_Extracted data entries_:
____

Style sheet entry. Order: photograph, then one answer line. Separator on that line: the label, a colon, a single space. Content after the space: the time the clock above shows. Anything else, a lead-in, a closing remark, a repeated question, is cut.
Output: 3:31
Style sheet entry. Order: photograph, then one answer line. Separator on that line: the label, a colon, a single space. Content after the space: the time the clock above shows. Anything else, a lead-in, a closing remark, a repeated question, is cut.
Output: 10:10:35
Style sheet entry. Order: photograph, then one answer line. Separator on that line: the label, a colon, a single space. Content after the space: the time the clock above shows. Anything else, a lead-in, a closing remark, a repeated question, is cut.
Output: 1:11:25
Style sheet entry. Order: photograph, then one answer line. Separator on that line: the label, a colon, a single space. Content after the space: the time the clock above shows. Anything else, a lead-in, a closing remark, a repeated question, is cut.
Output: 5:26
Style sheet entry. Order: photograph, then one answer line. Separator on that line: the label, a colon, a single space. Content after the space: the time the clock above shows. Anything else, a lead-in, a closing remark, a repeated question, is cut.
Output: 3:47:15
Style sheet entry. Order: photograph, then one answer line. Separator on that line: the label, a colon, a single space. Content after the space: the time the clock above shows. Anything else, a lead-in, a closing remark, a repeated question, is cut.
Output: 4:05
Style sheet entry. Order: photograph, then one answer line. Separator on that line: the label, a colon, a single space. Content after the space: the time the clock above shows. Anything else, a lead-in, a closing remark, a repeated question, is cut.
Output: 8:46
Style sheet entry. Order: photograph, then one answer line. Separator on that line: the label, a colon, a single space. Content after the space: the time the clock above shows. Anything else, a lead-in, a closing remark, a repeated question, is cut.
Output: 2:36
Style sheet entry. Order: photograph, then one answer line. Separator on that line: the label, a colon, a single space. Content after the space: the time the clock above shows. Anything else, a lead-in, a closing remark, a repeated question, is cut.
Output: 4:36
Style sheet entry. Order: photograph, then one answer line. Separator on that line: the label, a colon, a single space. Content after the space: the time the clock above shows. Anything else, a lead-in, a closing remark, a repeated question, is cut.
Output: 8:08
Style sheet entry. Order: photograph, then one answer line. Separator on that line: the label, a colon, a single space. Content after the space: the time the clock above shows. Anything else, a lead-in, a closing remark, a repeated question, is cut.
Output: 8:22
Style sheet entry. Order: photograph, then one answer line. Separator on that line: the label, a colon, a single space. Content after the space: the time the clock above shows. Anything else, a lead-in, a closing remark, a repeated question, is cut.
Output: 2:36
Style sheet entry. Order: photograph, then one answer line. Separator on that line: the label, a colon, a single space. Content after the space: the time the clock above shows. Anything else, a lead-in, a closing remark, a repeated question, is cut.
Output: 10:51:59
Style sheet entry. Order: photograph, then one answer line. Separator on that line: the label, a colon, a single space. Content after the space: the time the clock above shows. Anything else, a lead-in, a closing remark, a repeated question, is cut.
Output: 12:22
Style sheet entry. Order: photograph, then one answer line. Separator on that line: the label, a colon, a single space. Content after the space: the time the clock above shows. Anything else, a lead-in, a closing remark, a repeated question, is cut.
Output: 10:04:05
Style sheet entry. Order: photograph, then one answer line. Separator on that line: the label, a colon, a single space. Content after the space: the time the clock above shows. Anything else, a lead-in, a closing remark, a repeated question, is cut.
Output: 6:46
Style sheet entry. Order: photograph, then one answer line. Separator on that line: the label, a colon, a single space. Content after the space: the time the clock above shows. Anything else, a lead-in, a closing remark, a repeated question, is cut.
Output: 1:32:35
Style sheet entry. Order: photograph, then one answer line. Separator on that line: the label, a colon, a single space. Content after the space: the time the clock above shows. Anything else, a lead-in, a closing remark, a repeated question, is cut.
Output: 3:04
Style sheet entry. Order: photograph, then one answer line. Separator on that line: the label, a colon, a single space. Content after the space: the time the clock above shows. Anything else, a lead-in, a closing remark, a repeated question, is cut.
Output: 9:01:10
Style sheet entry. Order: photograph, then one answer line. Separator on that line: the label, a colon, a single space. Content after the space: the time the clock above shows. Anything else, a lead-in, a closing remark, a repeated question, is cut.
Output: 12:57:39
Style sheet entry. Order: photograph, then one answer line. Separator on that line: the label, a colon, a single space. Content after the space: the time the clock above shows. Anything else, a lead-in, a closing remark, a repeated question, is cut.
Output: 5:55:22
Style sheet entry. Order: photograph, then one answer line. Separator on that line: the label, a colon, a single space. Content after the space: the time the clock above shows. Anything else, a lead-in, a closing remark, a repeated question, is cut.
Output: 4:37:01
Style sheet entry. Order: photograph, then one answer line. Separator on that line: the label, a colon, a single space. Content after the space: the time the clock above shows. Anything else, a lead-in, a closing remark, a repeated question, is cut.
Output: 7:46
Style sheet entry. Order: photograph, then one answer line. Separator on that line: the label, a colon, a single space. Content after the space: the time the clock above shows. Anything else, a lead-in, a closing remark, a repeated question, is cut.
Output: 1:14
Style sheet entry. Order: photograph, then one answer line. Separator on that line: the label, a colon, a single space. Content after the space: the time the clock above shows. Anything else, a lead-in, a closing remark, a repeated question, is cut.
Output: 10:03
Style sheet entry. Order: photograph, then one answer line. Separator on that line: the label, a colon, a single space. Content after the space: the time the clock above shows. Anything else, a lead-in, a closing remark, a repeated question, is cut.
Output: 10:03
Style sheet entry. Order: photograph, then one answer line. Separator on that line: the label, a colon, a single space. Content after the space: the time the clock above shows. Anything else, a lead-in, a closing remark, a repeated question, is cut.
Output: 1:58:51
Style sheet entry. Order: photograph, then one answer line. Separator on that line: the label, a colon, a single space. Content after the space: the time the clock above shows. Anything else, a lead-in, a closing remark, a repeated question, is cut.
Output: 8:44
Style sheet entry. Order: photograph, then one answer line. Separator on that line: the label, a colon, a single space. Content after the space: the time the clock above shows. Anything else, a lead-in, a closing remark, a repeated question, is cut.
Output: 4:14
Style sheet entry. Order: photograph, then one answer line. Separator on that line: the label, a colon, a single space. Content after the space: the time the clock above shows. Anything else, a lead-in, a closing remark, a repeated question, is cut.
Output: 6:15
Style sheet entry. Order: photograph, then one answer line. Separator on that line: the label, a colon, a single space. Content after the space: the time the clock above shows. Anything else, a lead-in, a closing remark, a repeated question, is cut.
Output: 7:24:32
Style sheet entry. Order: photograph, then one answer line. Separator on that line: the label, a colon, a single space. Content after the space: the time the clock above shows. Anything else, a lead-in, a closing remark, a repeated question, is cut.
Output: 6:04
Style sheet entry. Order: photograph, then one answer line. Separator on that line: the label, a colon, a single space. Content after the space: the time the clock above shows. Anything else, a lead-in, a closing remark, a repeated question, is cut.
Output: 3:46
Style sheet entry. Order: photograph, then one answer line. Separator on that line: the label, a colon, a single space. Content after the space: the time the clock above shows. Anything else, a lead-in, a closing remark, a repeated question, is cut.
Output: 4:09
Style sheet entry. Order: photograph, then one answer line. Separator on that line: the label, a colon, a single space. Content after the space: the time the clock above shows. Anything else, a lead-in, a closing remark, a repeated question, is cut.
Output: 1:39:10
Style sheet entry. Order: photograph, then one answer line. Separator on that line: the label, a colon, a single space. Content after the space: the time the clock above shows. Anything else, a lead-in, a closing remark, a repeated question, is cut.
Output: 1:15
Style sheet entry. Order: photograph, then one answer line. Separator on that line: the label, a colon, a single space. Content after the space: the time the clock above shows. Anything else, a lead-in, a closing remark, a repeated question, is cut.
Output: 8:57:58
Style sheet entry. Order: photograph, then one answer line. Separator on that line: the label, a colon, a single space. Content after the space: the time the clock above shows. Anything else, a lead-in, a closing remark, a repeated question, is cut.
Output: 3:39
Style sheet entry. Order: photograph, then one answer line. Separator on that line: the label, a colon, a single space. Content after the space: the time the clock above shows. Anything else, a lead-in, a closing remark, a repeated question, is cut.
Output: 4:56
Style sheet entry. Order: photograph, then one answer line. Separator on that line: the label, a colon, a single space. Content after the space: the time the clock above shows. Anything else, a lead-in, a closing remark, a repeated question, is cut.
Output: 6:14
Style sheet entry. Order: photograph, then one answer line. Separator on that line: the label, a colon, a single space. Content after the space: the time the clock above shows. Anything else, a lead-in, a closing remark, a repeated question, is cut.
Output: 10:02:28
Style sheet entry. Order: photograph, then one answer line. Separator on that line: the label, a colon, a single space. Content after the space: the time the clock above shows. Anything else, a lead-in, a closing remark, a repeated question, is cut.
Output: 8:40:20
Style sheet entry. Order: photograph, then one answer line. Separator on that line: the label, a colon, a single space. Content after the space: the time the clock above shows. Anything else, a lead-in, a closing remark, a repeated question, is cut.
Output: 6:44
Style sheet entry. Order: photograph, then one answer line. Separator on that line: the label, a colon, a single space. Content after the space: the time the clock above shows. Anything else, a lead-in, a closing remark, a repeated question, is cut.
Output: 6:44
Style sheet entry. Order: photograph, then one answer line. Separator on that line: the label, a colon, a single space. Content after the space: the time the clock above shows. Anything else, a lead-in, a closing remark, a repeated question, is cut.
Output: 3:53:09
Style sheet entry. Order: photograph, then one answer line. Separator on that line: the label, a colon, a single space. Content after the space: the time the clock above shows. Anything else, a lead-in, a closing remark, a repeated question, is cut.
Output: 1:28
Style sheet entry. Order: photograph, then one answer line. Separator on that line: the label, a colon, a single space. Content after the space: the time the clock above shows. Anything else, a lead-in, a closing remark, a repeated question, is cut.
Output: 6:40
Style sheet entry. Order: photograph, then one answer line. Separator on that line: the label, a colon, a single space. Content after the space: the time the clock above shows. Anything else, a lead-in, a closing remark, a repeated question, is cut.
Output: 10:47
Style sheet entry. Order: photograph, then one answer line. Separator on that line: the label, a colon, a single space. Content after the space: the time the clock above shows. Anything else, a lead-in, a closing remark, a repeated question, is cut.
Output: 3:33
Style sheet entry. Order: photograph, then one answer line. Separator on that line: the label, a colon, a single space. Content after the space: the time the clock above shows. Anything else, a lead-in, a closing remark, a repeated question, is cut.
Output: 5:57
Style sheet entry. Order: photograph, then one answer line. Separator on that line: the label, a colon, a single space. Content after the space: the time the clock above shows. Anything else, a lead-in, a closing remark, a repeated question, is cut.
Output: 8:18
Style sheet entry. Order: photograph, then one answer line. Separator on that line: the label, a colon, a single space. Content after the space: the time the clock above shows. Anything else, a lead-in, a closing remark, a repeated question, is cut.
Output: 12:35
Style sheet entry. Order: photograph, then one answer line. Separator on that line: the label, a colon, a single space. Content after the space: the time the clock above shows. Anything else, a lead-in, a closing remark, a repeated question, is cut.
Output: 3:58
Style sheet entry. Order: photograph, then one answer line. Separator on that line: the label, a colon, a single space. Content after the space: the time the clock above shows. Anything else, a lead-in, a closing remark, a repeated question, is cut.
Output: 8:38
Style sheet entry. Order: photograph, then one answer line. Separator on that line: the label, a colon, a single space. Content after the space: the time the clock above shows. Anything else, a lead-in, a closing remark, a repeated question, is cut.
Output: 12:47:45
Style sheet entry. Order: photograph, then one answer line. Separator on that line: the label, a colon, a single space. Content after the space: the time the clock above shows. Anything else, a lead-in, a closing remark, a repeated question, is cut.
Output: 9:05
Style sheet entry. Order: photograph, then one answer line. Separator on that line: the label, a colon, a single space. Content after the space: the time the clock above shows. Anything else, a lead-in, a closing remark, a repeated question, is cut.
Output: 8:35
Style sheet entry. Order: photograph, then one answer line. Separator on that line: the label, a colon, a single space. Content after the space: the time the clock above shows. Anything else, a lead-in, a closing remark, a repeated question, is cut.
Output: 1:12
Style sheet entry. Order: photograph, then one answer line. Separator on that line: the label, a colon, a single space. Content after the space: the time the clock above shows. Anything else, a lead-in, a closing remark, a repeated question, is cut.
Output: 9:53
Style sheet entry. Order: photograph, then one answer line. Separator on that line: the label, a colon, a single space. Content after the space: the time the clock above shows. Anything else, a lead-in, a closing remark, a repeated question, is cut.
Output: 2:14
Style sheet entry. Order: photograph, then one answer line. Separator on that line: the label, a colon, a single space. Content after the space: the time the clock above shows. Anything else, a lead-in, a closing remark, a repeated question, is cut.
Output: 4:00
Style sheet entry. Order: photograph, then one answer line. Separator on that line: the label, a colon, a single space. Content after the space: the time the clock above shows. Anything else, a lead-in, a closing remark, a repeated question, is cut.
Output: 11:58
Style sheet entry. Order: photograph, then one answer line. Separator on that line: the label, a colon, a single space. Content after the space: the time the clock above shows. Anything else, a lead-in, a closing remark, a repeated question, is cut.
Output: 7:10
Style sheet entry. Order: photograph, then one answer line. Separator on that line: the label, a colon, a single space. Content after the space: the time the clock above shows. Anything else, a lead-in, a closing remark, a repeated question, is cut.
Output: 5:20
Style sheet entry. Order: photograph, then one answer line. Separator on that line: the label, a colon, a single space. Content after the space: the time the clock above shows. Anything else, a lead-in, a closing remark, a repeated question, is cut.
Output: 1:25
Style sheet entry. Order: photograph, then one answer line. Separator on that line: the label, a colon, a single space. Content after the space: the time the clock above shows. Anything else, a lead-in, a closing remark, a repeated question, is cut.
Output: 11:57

____

_EXERCISE REQUIREMENTS_: Copy the listing from its start through the line containing "Output: 3:47:15", substituting "trailing comment" for "closing remark" and leaving everything else unchanged.

_CORRECT RESULT_:
Style sheet entry. Order: photograph, then one answer line. Separator on that line: the label, a colon, a single space. Content after the space: the time the clock above shows. Anything else, a lead-in, a trailing comment, a repeated question, is cut.
Output: 3:31
Style sheet entry. Order: photograph, then one answer line. Separator on that line: the label, a colon, a single space. Content after the space: the time the clock above shows. Anything else, a lead-in, a trailing comment, a repeated question, is cut.
Output: 10:10:35
Style sheet entry. Order: photograph, then one answer line. Separator on that line: the label, a colon, a single space. Content after the space: the time the clock above shows. Anything else, a lead-in, a trailing comment, a repeated question, is cut.
Output: 1:11:25
Style sheet entry. Order: photograph, then one answer line. Separator on that line: the label, a colon, a single space. Content after the space: the time the clock above shows. Anything else, a lead-in, a trailing comment, a repeated question, is cut.
Output: 5:26
Style sheet entry. Order: photograph, then one answer line. Separator on that line: the label, a colon, a single space. Content after the space: the time the clock above shows. Anything else, a lead-in, a trailing comment, a repeated question, is cut.
Output: 3:47:15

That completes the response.